▸ Records from a dataset:
▬▬▬▬▬▬▬▬▬▬
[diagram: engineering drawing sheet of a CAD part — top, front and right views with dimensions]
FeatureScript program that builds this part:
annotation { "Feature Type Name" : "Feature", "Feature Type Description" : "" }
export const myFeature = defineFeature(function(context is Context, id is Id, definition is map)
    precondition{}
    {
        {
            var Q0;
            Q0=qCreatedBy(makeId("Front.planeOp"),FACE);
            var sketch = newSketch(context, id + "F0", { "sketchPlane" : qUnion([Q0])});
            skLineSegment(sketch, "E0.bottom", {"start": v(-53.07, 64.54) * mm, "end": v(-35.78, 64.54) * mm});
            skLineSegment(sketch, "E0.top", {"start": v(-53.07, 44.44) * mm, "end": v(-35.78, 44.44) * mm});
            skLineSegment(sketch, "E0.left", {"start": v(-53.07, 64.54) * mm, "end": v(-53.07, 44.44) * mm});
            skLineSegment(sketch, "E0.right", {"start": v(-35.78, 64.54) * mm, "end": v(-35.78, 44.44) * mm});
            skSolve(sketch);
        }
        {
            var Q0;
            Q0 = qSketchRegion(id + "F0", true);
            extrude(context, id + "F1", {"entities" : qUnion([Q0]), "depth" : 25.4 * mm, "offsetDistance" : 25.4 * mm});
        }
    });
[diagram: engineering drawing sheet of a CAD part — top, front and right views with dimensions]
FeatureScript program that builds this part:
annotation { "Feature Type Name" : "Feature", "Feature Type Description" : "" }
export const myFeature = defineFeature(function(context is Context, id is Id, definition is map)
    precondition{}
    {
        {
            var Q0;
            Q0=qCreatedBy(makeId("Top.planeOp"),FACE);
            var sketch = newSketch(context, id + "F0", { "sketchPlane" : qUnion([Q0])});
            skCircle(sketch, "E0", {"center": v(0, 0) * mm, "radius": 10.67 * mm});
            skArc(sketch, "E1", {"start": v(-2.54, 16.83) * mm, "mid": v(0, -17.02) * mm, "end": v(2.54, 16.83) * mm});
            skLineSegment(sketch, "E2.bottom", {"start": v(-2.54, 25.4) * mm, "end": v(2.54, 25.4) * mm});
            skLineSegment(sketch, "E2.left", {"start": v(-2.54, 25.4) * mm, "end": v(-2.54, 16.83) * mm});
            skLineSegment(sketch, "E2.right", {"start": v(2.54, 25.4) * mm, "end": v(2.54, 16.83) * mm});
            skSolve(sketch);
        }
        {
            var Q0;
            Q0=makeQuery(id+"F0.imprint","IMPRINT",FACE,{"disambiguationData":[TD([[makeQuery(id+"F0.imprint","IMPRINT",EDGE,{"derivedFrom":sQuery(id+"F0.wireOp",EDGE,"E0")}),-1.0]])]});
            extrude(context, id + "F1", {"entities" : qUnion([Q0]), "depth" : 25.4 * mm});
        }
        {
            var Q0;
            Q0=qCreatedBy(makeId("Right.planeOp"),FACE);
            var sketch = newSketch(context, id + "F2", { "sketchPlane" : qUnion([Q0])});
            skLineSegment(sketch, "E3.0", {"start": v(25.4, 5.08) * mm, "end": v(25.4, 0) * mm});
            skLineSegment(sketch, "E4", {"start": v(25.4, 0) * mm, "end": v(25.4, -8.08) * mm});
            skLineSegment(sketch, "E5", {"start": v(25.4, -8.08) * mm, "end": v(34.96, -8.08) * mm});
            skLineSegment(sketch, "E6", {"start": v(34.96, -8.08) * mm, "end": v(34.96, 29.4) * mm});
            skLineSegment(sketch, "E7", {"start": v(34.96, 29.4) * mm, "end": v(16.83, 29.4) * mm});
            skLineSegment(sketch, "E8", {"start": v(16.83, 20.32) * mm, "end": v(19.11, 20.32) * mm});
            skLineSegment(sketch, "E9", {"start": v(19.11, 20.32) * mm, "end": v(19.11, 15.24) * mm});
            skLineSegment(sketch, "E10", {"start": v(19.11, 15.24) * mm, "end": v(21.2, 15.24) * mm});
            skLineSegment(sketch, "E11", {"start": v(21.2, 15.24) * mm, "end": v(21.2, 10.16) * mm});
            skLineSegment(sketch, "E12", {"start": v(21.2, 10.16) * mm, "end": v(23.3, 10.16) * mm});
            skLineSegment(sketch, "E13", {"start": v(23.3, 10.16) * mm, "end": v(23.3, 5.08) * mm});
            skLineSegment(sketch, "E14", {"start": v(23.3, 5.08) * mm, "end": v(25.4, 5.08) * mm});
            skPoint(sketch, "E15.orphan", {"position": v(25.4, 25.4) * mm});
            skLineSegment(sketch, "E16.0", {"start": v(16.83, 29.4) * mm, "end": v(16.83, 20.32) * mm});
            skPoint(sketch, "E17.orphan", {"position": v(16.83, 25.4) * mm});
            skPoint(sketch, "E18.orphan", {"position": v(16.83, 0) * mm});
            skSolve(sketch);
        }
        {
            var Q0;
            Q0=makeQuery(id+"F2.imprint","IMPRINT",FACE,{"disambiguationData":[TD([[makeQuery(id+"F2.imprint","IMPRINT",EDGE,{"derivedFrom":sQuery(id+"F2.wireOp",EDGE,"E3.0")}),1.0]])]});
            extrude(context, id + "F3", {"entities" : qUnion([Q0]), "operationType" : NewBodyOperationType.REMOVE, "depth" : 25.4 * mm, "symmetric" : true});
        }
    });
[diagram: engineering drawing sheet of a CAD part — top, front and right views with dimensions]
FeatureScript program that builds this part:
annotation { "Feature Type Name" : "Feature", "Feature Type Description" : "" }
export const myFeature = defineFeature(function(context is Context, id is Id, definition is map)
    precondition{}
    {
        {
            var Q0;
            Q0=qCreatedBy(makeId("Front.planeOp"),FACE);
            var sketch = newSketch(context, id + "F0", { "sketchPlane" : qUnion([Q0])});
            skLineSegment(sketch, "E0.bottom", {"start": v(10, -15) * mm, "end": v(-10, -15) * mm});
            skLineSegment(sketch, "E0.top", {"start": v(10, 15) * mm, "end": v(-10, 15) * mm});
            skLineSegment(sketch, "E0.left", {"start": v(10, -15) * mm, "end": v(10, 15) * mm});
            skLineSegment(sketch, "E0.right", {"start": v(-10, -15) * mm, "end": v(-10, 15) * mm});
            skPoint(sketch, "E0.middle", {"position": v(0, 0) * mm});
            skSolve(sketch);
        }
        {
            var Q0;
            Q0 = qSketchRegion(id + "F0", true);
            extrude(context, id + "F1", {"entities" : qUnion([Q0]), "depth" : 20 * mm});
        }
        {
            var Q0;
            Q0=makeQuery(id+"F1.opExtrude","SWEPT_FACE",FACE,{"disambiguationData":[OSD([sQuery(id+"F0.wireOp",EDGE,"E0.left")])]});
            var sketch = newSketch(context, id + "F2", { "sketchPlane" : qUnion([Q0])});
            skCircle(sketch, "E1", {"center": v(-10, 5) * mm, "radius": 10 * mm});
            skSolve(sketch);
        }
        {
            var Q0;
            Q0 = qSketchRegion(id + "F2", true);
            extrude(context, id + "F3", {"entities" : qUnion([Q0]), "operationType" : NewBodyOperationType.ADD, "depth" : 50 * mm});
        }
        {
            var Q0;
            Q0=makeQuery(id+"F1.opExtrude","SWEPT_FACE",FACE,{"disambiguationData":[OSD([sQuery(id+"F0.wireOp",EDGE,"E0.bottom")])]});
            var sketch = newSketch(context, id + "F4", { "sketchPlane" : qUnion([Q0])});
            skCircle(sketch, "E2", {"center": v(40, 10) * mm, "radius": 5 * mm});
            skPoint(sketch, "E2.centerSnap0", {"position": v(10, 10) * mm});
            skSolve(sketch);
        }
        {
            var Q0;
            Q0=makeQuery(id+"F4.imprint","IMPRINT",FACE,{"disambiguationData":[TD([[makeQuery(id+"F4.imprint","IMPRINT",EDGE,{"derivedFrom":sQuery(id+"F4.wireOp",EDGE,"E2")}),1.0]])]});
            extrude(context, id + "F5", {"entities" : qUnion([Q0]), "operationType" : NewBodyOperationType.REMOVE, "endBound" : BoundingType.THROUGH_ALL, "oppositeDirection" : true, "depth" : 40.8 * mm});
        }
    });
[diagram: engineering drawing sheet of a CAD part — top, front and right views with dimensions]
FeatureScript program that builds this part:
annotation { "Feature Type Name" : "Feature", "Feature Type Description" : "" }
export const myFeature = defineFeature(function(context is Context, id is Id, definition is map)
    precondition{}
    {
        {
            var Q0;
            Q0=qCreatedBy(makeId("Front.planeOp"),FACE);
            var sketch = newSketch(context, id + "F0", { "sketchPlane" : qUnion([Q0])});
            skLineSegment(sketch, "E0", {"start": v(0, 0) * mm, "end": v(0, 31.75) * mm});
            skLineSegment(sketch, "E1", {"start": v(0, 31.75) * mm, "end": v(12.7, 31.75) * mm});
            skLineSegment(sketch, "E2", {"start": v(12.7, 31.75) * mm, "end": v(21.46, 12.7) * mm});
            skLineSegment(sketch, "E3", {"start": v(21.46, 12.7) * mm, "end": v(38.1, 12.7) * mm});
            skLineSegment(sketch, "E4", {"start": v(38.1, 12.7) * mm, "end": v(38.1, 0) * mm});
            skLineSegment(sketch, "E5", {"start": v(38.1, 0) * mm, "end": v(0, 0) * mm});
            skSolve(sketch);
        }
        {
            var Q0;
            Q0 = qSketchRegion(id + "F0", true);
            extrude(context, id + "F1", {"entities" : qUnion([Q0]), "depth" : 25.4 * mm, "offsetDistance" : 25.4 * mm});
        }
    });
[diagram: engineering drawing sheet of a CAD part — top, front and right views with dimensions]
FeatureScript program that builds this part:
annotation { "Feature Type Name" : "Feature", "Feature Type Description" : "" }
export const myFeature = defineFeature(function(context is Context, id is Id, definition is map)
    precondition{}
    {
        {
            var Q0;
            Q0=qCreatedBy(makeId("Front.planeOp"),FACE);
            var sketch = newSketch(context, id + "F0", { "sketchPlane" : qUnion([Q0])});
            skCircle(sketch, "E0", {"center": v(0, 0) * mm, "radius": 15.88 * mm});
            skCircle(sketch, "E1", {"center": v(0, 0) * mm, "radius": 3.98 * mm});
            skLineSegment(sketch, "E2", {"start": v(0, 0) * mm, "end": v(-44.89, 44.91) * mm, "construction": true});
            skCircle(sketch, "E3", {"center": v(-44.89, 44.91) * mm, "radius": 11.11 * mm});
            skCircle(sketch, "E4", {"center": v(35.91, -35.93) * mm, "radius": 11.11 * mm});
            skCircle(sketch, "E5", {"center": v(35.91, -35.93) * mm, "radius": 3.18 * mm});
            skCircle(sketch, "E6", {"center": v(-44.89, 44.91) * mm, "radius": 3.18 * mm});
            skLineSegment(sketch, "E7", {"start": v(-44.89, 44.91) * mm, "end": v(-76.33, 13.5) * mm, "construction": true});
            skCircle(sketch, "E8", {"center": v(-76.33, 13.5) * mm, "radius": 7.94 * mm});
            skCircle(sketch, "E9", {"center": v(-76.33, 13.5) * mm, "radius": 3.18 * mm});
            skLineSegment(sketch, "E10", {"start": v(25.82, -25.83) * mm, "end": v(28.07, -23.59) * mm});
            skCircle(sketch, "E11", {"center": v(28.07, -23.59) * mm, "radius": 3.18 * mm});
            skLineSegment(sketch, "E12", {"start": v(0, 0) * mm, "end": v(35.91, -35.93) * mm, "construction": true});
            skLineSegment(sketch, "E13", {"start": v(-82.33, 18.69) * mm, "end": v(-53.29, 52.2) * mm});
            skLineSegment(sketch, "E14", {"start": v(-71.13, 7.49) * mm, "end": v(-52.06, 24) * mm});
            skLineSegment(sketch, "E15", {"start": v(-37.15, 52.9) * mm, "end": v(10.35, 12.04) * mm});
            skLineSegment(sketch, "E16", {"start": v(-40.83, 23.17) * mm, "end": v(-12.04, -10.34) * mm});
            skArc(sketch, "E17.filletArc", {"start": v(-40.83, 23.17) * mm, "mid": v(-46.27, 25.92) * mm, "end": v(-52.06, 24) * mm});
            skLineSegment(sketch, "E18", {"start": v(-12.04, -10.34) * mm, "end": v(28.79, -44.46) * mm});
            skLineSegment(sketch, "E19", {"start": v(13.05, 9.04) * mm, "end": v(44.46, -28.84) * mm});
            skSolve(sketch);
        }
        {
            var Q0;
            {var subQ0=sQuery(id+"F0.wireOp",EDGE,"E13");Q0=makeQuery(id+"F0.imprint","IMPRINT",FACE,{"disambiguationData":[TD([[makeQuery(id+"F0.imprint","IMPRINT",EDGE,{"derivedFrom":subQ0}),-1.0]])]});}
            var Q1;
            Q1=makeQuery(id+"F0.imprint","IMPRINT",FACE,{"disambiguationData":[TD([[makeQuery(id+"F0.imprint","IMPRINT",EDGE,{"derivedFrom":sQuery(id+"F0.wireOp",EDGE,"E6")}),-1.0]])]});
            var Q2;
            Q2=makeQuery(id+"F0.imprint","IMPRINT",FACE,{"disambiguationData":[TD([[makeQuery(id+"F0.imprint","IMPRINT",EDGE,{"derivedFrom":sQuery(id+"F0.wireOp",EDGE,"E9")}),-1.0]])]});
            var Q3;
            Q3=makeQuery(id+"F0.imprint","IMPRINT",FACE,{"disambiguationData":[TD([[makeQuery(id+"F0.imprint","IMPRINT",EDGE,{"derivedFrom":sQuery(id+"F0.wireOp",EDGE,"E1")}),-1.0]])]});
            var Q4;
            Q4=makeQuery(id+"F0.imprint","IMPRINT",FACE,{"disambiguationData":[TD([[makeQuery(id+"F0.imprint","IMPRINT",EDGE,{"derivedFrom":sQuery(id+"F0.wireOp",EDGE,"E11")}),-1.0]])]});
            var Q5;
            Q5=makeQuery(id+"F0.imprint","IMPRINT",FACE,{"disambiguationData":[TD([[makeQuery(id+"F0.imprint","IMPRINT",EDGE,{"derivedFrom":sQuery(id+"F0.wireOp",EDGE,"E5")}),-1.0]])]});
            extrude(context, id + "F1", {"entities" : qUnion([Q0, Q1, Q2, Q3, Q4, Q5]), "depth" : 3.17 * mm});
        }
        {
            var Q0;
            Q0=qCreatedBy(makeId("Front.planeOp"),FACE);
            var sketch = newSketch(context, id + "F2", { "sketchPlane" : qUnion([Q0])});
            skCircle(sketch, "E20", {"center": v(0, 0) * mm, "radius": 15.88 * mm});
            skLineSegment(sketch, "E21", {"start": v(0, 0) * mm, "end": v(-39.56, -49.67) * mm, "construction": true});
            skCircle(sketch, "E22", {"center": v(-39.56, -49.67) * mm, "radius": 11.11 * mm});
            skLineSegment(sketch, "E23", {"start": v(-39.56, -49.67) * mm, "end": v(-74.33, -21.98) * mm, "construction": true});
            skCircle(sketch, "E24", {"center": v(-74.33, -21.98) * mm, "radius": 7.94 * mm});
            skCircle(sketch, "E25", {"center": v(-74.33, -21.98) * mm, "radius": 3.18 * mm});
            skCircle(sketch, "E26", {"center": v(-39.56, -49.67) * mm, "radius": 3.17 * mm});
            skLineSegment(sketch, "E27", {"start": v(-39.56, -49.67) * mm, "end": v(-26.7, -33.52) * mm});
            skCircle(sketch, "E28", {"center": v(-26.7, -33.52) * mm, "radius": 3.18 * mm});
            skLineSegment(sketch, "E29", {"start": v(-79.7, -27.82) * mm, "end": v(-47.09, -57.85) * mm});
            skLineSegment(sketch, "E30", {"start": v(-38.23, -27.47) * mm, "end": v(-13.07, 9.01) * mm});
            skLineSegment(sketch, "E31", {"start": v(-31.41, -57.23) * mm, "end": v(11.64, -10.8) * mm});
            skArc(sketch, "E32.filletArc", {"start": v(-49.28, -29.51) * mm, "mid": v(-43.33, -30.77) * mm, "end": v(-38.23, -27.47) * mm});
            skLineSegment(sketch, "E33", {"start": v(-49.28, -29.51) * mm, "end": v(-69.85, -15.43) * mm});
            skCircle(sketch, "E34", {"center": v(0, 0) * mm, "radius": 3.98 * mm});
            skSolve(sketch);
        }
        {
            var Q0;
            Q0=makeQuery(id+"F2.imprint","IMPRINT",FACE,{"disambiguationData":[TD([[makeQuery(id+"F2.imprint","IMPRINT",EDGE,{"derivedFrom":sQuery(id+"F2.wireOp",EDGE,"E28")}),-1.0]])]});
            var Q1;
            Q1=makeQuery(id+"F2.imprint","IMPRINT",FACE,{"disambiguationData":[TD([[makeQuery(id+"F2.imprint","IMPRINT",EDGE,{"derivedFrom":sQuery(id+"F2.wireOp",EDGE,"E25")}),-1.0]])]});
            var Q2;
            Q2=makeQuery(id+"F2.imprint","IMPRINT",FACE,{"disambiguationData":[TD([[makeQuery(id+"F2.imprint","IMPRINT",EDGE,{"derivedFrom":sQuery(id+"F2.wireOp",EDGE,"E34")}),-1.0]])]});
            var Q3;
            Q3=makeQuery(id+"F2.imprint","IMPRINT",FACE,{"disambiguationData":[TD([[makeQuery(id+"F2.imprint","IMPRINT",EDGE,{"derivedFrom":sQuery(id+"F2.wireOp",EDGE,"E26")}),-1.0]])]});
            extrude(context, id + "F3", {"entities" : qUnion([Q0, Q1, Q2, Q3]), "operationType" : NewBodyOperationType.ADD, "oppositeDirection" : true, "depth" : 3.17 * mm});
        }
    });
▬▬▬▬▬▬▬▬▬▬
▸ STATED TASK: Count how many lines of the data above contain the string "operationType", treating uppercase and lowercase as different. Reply with the number alone.

▸ TASK ANSWER: 4